A few months ago I implemented the Möller-Trumbore ray-triangle intersection algorithm (trivia: the inventor, Tomas Möller, works in the graphics group at my CS department). My initial implementation looked like this (slightly edited):
// e1 and e2 are triangle edges, o is origin // ray = input ray Vec pvec = new Vec(0, 0, 0); Vec qvec = new Vec(0, 0, 0); Vec tvec = new Vec(0, 0, 0); pvec.cross(ray.d, e2); double det = e1.dot(pvec); if (det > -EPSILON && det < EPSILON) return false; tvec.sub(ray.o, o); double u = tvec.dot(pvec) / det; if (u < 0 || u > 1) return false; qvec.cross(tvec, e1); double v = ray.d.dot(qvec) / det; if (v < 0 || (u+v) > 1) return false; double t = e2.dot(qvec) / det; return t < tNear;
After making sure the above was correct I started optimizing it. First I replaced the three divisions by
det by calculating the reciprocal of
det and then multiplying with that. This replaces three divisions with one division and three multiplications. This should be an improvement if floating point division is at least 1.5 times slower than floating point multiplication, which is generally true.
Next, I removed the temporary Vec objects. This is where things get interesting. The idea is to avoid allocating these temporary objects on the heap and replace them with stack-allocated local variables. The code gets a lot bigger because you have to inline all the cross product and dot product code in the intersection algorithm. The inlined version looks like this:
double px=0,py=0,pz=0; double qx=0,qy=0,qz=0; double tx=0,ty=0,tz=0; px = ray.d.y * e2.z - ray.d.z * e2.y; py = ray.d.z * e2.x - ray.d.x * e2.z; pz = ray.d.x * e2.y - ray.d.y * e2.x; double det = e1.x*px + e1.y*py + e1.z*pz; if (det > -EPSILON && det < EPSILON) return false; double recip = 1 / det; tx = ray.o.x - o.x; ty = ray.o.y - o.y; tz = ray.o.z - o.z; double u = (tx*px + ty*py + tz*pz) * recip; if (u < 0 || u > 1) return false; qx = ty * e1.z - tz * e1.y; qy = tz * e1.x - tx * e1.z; qz = tx * e1.y - ty * e1.x; double v = (ray.d.x*qx + ray.d.y*qy + ray.d.z*qz) * recip; if (v < 0 || (u+v) > 1) return false; double t = (e2.x*qx + e2.y*qy + e2.z*qz) * recip; return t < tNear;
The code certainly became less readable, but is it faster? The answer may depend on the JVM you use to run the code, but in most cases the above will NOT be faster. It can even be slower than the non-inlined version.
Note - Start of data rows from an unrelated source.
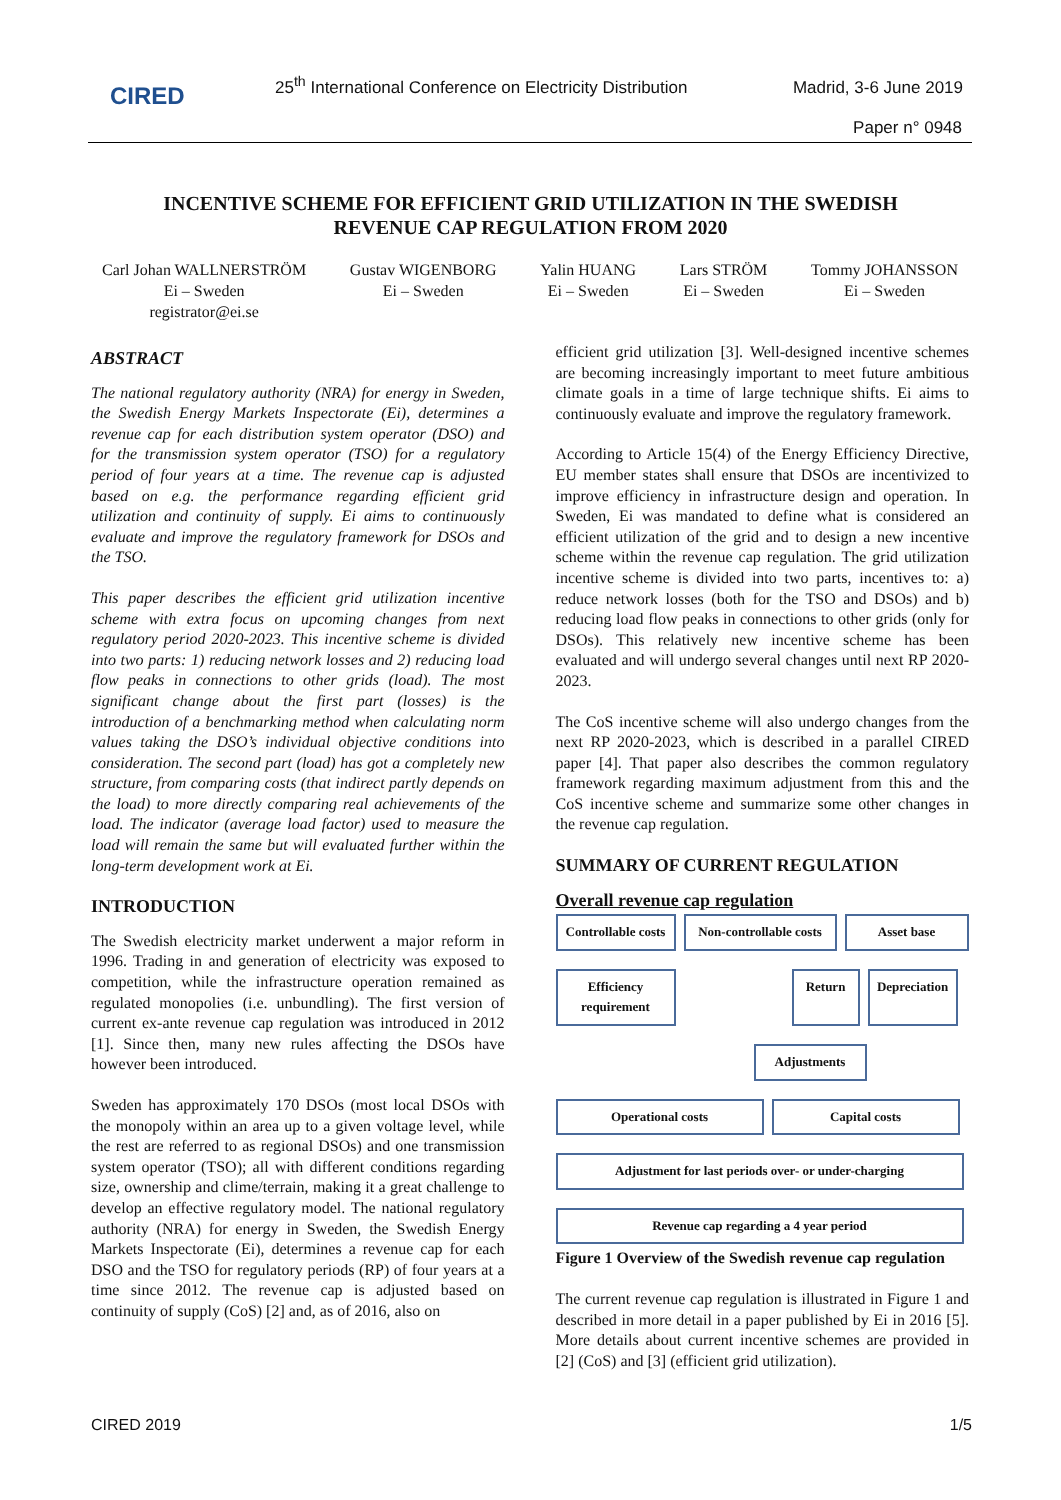CIRED
25<sup>th</sup> International Conference on Electricity Distribution
Madrid, 3-6 June 2019
Paper n° 0948
INCENTIVE SCHEME FOR EFFICIENT GRID UTILIZATION IN THE SWEDISH REVENUE CAP REGULATION FROM 2020
Carl Johan WALLNERSTRÖM
Ei – Sweden
registrator@ei.se
Gustav WIGENBORG
Ei – Sweden
Yalin HUANG
Ei – Sweden
Lars STRÖM
Ei – Sweden
Tommy JOHANSSON
Ei – Sweden
ABSTRACT
The national regulatory authority (NRA) for energy in Sweden, the Swedish Energy Markets Inspectorate (Ei), determines a revenue cap for each distribution system operator (DSO) and for the transmission system operator (TSO) for a regulatory period of four years at a time. The revenue cap is adjusted based on e.g. the performance regarding efficient grid utilization and continuity of supply. Ei aims to continuously evaluate and improve the regulatory framework for DSOs and the TSO.
This paper describes the efficient grid utilization incentive scheme with extra focus on upcoming changes from next regulatory period 2020-2023. This incentive scheme is divided into two parts: 1) reducing network losses and 2) reducing load flow peaks in connections to other grids (load). The most significant change about the first part (losses) is the introduction of a benchmarking method when calculating norm values taking the DSO’s individual objective conditions into consideration. The second part (load) has got a completely new structure, from comparing costs (that indirect partly depends on the load) to more directly comparing real achievements of the load. The indicator (average load factor) used to measure the load will remain the same but will evaluated further within the long-term development work at Ei.
INTRODUCTION
The Swedish electricity market underwent a major reform in 1996. Trading in and generation of electricity was exposed to competition, while the infrastructure operation remained as regulated monopolies (i.e. unbundling). The first version of current ex-ante revenue cap regulation was introduced in 2012 [1]. Since then, many new rules affecting the DSOs have however been introduced.
Sweden has approximately 170 DSOs (most local DSOs with the monopoly within an area up to a given voltage level, while the rest are referred to as regional DSOs) and one transmission system operator (TSO); all with different conditions regarding size, ownership and clime/terrain, making it a great challenge to develop an effective regulatory model. The national regulatory authority (NRA) for energy in Sweden, the Swedish Energy Markets Inspectorate (Ei), determines a revenue cap for each DSO and the TSO for regulatory periods (RP) of four years at a time since 2012. The revenue cap is adjusted based on continuity of supply (CoS) [2] and, as of 2016, also on
efficient grid utilization [3]. Well-designed incentive schemes are becoming increasingly important to meet future ambitious climate goals in a time of large technique shifts. Ei aims to continuously evaluate and improve the regulatory framework.
According to Article 15(4) of the Energy Efficiency Directive, EU member states shall ensure that DSOs are incentivized to improve efficiency in infrastructure design and operation. In Sweden, Ei was mandated to define what is considered an efficient utilization of the grid and to design a new incentive scheme within the revenue cap regulation. The grid utilization incentive scheme is divided into two parts, incentives to: a) reduce network losses (both for the TSO and DSOs) and b) reducing load flow peaks in connections to other grids (only for DSOs). This relatively new incentive scheme has been evaluated and will undergo several changes until next RP 2020-2023.
The CoS incentive scheme will also undergo changes from the next RP 2020-2023, which is described in a parallel CIRED paper [4]. That paper also describes the common regulatory framework regarding maximum adjustment from this and the CoS incentive scheme and summarize some other changes in the revenue cap regulation.
SUMMARY OF CURRENT REGULATION
Overall revenue cap regulation
Controllable costs
Non-controllable costs
Asset base
Efficiency requirement
Return Depreciation
Adjustments
Operational costs Capital costs
Adjustment for last periods over- or under-charging
Revenue cap regarding a 4 year period
Figure 1 Overview of the Swedish revenue cap regulation
The current revenue cap regulation is illustrated in Figure 1 and described in more detail in a paper published by Ei in 2016 [5]. More details about current incentive schemes are provided in [2] (CoS) and [3] (efficient grid utilization).
CIRED 2019 1/5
The Java language has no built-in way to explicitly allocate reference objects on the stack, as C++ does. However, the Java runtime can still just-in-time optimize your code to avoid unnecessary heap allocations. The Java JIT compiler tries to detect objects that don’t escape a method and allocate those on the stack instead. An object does not escape a method if it is not returned from the method, not assigned by reference in some other object, and not passed as an argument to some other method.
It can be difficult to figure out exactly when things are moved from heap to stack, but using the Caliper microbenchmark framework you can get a good idea. I benchmarked two versions of my intersection code against each other. One that used inlining and one that did not. It turned out that the one using inlining was consistently slower, though not by much, than the one not using manual inlining. The small difference in performance that occurred is probably caused by the way the JIT compiler happened to layout the code differently in each case, incidentally giving a slightly better cache coherence advantage to the non-manually-inlined version.
I also benchmarked the versions using the reciprocal multiplication optimization I discussed above and found that using this technique was beneficial, as originally expected.